The Problem
Every new Cosmos chain we wanted to validate on required:
- Provisioning a new Kubernetes namespace and node-affinity rules
- Hand-rolling YAML for the validator pod, persistent volumes, and services
- Manual key generation and distribution — the highest-risk step
- Wiring up monitoring and alerting from scratch
With multiple chains in scope, this process was consuming days of engineering time per validator, with no two deployments consistent.
What We Built
We designed a Helm chart library that treats a validator as a first-class Kubernetes workload. The chart encapsulates:
- StatefulSet for the validator binary with chain-specific image tags
- Horcrux sidecar integration for threshold signing (2-of-3 by default)
- PersistentVolumeClaims with configurable storage classes
- ServiceMonitor resources for Prometheus scraping out of the box
- Pre-install hooks for key import and genesis validation
A single values.yaml file describes the full validator configuration. Onboarding a new chain became a helm install with a chain-specific values override.
Horcrux: Eliminating the Single Point of Failure
Before Horcrux, the validator key lived on a single node. One compromised machine meant a compromised validator — a serious security and financial risk.
Horcrux implements threshold signing: the private key is split into shares distributed across multiple signers. The validator binary never holds the full key. A quorum of signers (e.g., 2 of 3) must collaborate to produce each signature.

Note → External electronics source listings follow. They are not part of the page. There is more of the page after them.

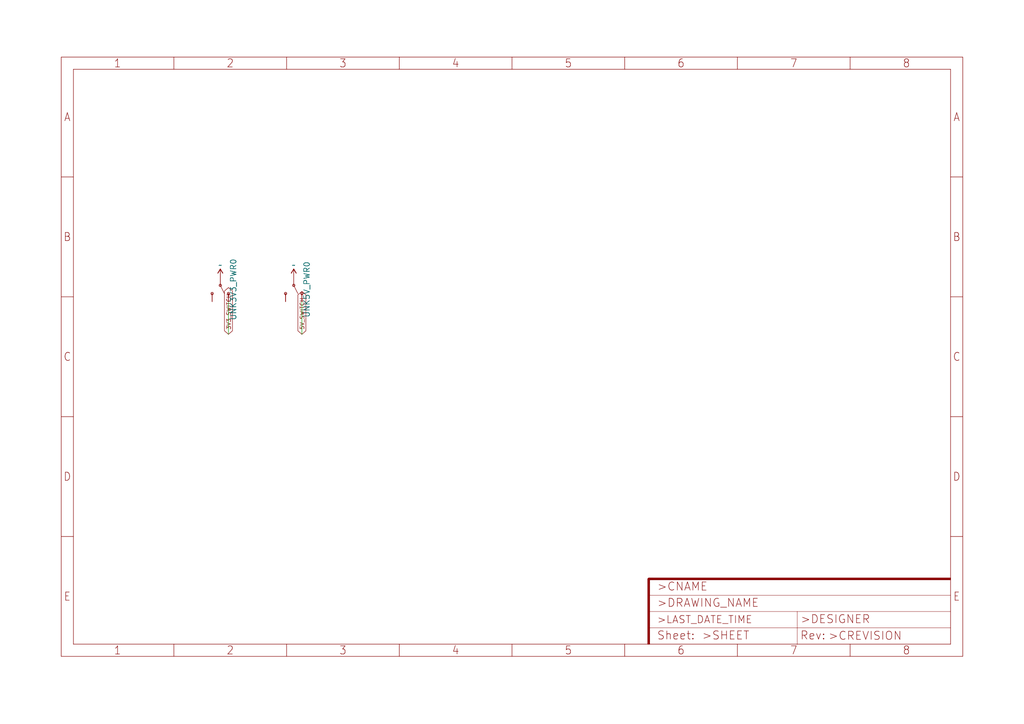
<source format=kicad_sch>
(kicad_sch (version 20211123) (generator eeschema)

  (uuid 5f13b95f-acb5-4102-8b38-757d3ba9db3f)

  (paper "User" 318.77 225.501)

  


  (wire (pts (xy 93.98 93.98) (xy 93.98 104.14))
    (stroke (width 0) (type default) (color 0 0 0 0))
    (uuid 7ad10d3a-09b1-4e8b-a5e8-efa9e0b3237d)
  )
  (wire (pts (xy 71.12 93.98) (xy 71.12 104.14))
    (stroke (width 0) (type default) (color 0 0 0 0))
    (uuid 9af6c50e-958c-4360-836b-b31a651df7ea)
  )

  (global_label "5V_SWITCH" (shape bidirectional) (at 93.98 104.14 90) (fields_autoplaced)
    (effects (font (size 1.2446 1.2446)) (justify left))
    (uuid 41809abc-6d7a-4c92-abde-c032d6e957eb)
    (property "Intersheet References" "${INTERSHEET_REFS}" (id 0) (at 175.26 -17.78 0)
      (effects (font (size 1.27 1.27)) hide)
    )
  )
  (global_label "3V3_SWITCH" (shape bidirectional) (at 71.12 104.14 90) (fields_autoplaced)
    (effects (font (size 1.2446 1.2446)) (justify left))
    (uuid d4afc35d-e2f4-4d9d-b76b-470002181410)
    (property "Intersheet References" "${INTERSHEET_REFS}" (id 0) (at 152.4 -40.64 0)
      (effects (font (size 1.27 1.27)) hide)
    )
  )

  (symbol (lib_id "layer3-eagle-import:SWITCH-SPDT-PTH-11.6X4.0MM-LOCK") (at 68.58 88.9 270) (unit 1)
    (in_bom yes) (on_board yes)
    (uuid 8e3bf11d-27b2-400f-a5a8-f03f0fb26c1a)
    (property "Reference" "UNK3V3_PWR0" (id 0) (at 71.628 90.17 0)
      (effects (font (size 1.778 1.778)) (justify bottom))
    )
    (property "Value" "" (id 1) (at 65.278 89.916 0)
      (effects (font (size 1.778 1.778)) (justify top))
    )
    (property "Footprint" "" (id 2) (at 68.58 88.9 0)
      (effects (font (size 1.27 1.27)) hide)
    )
    (property "Datasheet" "" (id 3) (at 68.58 88.9 0)
      (effects (font (size 1.27 1.27)) hide)
    )
    (pin "1" (uuid d0335b37-93b0-42ad-be43-9489a39607a3))
    (pin "2" (uuid 6831b8a3-7811-43f3-a27d-06f8209c8e53))
    (pin "3" (uuid e226e327-1b07-42f3-bf6e-8ceed4f36009))
  )

  (symbol (lib_id "layer3-eagle-import:5V") (at 91.44 86.36 0) (unit 1)
    (in_bom yes) (on_board yes)
    (uuid a3f3d4b9-5dd2-4c81-aacc-9d1c84eb40dd)
    (property "Reference" "#SUPPLY34" (id 0) (at 91.44 86.36 0)
      (effects (font (size 1.27 1.27)) hide)
    )
    (property "Value" "" (id 1) (at 91.44 83.566 0)
      (effects (font (size 1.778 1.5113)) (justify bottom))
    )
    (property "Footprint" "" (id 2) (at 91.44 86.36 0)
      (effects (font (size 1.27 1.27)) hide)
    )
    (property "Datasheet" "" (id 3) (at 91.44 86.36 0)
      (effects (font (size 1.27 1.27)) hide)
    )
    (pin "1" (uuid 2d1c91d8-38b3-43c0-b97d-fce7765e77d5))
  )

  (symbol (lib_id "layer3-eagle-import:SWITCH-SPDT-PTH-11.6X4.0MM-LOCK") (at 91.44 88.9 270) (unit 1)
    (in_bom yes) (on_board yes)
    (uuid b1e3d7d1-5e1a-4783-b95d-60ad9975723b)
    (property "Reference" "UNK5V_PWR0" (id 0) (at 94.488 90.17 0)
      (effects (font (size 1.778 1.778)) (justify bottom))
    )
    (property "Value" "" (id 1) (at 88.138 89.916 0)
      (effects (font (size 1.778 1.778)) (justify top))
    )
    (property "Footprint" "" (id 2) (at 91.44 88.9 0)
      (effects (font (size 1.27 1.27)) hide)
    )
    (property "Datasheet" "" (id 3) (at 91.44 88.9 0)
      (effects (font (size 1.27 1.27)) hide)
    )
    (pin "1" (uuid 19a4e55b-bef5-4b8e-a8cb-f21d84bcf738))
    (pin "2" (uuid 1dd7e11e-43e2-490d-b80a-72ae7a1e8bc8))
    (pin "3" (uuid c43cbf1b-8636-4086-a009-2ead27837232))
  )

  (symbol (lib_id "layer3-eagle-import:3.3V") (at 68.58 86.36 0) (unit 1)
    (in_bom yes) (on_board yes)
    (uuid da3e30e6-c753-445d-a301-5940cefab900)
    (property "Reference" "#SUPPLY33" (id 0) (at 68.58 86.36 0)
      (effects (font (size 1.27 1.27)) hide)
    )
    (property "Value" "" (id 1) (at 68.58 83.566 0)
      (effects (font (size 1.778 1.5113)) (justify bottom))
    )
    (property "Footprint" "" (id 2) (at 68.58 86.36 0)
      (effects (font (size 1.27 1.27)) hide)
    )
    (property "Datasheet" "" (id 3) (at 68.58 86.36 0)
      (effects (font (size 1.27 1.27)) hide)
    )
    (pin "1" (uuid da4349c5-9342-4c74-8c10-cca4c3af9ad1))
  )

  (symbol (lib_id "layer3-eagle-import:FRAME-A4L") (at 22.86 200.66 0) (unit 1)
    (in_bom yes) (on_board yes)
    (uuid eafafa71-871e-4e08-a0ad-415cc5927655)
    (property "Reference" "#FRAME1" (id 0) (at 22.86 200.66 0)
      (effects (font (size 1.27 1.27)) hide)
    )
    (property "Value" "" (id 1) (at 22.86 200.66 0)
      (effects (font (size 1.27 1.27)) hide)
    )
    (property "Footprint" "" (id 2) (at 22.86 200.66 0)
      (effects (font (size 1.27 1.27)) hide)
    )
    (property "Datasheet" "" (id 3) (at 22.86 200.66 0)
      (effects (font (size 1.27 1.27)) hide)
    )
  )
)

</source>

Integrating this into the Helm chart meant the key ceremony only happens once at onboarding — the shares are stored in Kubernetes secrets, and the signing cluster manages itself thereafter.
The Outcome
- Validator onboarding: days → hours
- Zero single points of failure in key management
- Consistent configuration across all validators via Helm values
- Monitoring live from the first block with zero extra setup
What I'd Do Differently
Helm is flexible but its templating language (Go templates) becomes painful at scale. If we were starting today, I'd evaluate a Kubernetes Operator pattern — custom CRDs with a controller that manages validator lifecycle, rather than coordinating through Helm hooks.
The Horcrux architecture is solid, but the operational runbook for signer failover needs to be drilled regularly. Automation is only as good as the recovery procedure it replaces.